Les experts sont unanimes: la plupart des cuvées 2011 à Bordeaux ne sont pas à la hauteur de celles de 2009 et en 2010. Ils croient cependant que les acheteurs réaliseront de bonnes affaires. Car ce millésime jugé «plus classique» apporte avec lui une baisse de prix.

Les millésimes 2009 et 2010 à Bordeaux ont été encensés par les critiques. Et leurs commentaires avaient fait exploser le prix des cuvées. En 2008, une bouteille de Pétrus se détaillait au Québec 795$ en primeur. Pour l'année suivante, il fallait débourser près du double, soit 1495$. Pour un 2010, il fallait encore ajouter 200$ à ce montant.

Depuis la dernière vendange, la bulle spéculative se dégonfle un peu à Bordeaux. Les conditions météorologiques ont nui aux récoltes de 2011. Dès lors, la qualité des cuvées a été jugée inégale par les experts qui ont suggéré une chute des prix.

Selon Raoul Salama, journaliste pour la Revue du vin de France, la plupart des producteurs ont baissé leurs prix, en moyenne de 30%.

De bonnes affaires

La sommelière québécoise Jessica Harnois croit que cette baisse de prix profitera aux amateurs. Car la spécialiste estime qu'«il y a des bonnes affaires à faire en 2011».

Lors de la dégustation des primeurs en avril, elle a été séduite par les vins de la rive droite, en particulier ceux de Saint-Émilion. Car les vignes plantées sur des sols plus argileux ont su mieux s'adapter à la sécheresse du début de l'été.

Le critique américain Robert Whitley a lui aussi été surpris lors de cette dégustation. Il a quant à lui surtout apprécié les Margaux et les Pomerol.

«Le 2011 semble moins bon tout simplement parce qu'il arrive après 2009 et 2010, constate le journaliste spécialisé qui déguste les primeurs depuis plus de 20 ans. Mais c'est un millésime bordelais classique, avec beaucoup de tannins.»

Jessica Harnois se rappelle cependant avoir été déçue par les Saint-Estèphe, dont les vignes ont été massivement grêlées l'an dernier.

Quant aux blancs, Raoul Salama estime qu'ils sont plus homogènes que les rouges. Il dit avoir également apprécié les liquoreux.

Une moins longue garde

Mais selon M. Salama, les cuvées 2011 n'ont pas la structure pour séjourner plusieurs décennies en cave. Il conseille de les ouvrir d'ici cinq à 15 ans.

«Ce sont des vins qui sont assez tanniques, constate-t-il. Certains vins risquent même de sécher, parce qu'ils n'ont pas beaucoup de gras pour les équilibrer. Il va falloir les ouvrir plus tôt.»

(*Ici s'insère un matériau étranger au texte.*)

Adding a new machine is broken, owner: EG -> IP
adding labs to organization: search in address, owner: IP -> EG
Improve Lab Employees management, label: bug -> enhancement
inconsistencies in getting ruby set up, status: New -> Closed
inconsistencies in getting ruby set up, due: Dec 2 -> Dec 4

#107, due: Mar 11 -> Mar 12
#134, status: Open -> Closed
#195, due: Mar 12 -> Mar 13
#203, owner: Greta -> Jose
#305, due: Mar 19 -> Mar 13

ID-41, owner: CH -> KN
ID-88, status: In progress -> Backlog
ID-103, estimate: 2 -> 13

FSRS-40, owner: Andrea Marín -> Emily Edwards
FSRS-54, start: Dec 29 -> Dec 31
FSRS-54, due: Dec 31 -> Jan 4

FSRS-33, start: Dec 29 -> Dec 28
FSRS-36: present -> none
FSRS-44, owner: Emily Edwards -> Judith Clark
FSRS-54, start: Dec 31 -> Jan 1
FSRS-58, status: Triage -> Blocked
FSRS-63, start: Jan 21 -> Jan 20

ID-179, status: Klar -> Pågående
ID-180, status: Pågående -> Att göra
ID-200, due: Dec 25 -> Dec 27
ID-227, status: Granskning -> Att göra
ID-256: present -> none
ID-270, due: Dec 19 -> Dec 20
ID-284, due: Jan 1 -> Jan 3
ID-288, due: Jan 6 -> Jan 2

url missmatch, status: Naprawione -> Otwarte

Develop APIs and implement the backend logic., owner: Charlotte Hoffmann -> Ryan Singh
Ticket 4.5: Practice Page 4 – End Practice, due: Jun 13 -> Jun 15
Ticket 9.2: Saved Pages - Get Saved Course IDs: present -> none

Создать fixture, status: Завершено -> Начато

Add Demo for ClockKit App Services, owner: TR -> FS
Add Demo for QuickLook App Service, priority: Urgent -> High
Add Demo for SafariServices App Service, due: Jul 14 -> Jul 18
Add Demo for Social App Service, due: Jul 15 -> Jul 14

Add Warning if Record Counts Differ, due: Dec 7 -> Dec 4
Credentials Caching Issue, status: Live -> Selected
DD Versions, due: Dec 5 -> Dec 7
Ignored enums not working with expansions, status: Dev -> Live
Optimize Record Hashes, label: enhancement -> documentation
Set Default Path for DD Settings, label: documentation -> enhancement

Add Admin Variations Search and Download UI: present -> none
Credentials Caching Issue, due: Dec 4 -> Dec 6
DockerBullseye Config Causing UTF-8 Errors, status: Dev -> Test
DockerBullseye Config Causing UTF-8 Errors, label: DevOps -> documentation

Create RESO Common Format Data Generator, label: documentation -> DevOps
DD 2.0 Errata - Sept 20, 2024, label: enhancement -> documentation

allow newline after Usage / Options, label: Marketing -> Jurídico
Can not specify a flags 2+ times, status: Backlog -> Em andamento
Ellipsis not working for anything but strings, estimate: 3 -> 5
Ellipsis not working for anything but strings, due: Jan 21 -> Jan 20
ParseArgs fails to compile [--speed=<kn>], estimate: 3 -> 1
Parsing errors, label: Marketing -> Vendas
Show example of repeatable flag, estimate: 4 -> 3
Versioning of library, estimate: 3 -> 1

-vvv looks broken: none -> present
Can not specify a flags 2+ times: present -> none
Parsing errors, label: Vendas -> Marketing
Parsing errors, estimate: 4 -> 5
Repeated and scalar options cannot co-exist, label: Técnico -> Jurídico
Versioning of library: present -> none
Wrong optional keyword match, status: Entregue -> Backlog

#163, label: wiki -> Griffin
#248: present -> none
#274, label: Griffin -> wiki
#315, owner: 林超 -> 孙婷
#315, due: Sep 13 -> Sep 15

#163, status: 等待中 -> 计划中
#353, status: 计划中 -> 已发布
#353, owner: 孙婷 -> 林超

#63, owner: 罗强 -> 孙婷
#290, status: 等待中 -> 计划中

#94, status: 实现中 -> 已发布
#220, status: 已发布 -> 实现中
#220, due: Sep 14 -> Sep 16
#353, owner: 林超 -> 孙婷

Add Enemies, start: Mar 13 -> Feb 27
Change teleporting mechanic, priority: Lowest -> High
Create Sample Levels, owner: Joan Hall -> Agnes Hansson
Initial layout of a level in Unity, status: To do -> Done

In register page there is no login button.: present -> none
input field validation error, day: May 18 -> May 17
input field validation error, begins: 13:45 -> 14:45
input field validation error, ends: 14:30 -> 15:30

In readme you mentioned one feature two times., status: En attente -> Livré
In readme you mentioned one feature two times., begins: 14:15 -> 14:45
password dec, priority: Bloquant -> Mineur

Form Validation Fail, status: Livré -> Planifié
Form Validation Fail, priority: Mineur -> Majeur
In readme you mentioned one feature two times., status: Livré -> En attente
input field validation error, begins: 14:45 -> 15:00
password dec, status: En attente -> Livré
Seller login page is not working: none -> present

C'est aussi le constat de Jessica Harnois. La sommelière, connue pour son expertise des vins de garde, compare les cuvées 2011 à celles de 2006, un millésime déjà agréable à boire. Elle juge positif que cette garde de certains grands crus soit plus courte qu'à l'habitude.

«Ça fait du bien d'avoir un millésime qui va être prêt à boire plus rapidement que les autres, dit-elle. Ça permet d'effectuer une rotation dans sa cave.» Elle recommande de déguster les 2011 d'ici cinq à huit ans.

Faut-il acheter?

Jessica Harnois évalue que la plupart des grands crus de Bordeaux en 2011 prendront peu de valeur. Elle suggère aux investisseurs d'acquérir les premiers grands crus classés des châteaux de grande renommée ou certains Sauternes. Car ces bouteilles sont toujours très convoitées par les collectionneurs.

Raoul Salama conseille quant à lui aux amateurs de ne pas dépenser des fortunes pour les primeurs 2011. Il croit que leurs prix seront sensiblement les mêmes lorsqu'ils seront sur les tablettes, dans deux ou trois ans.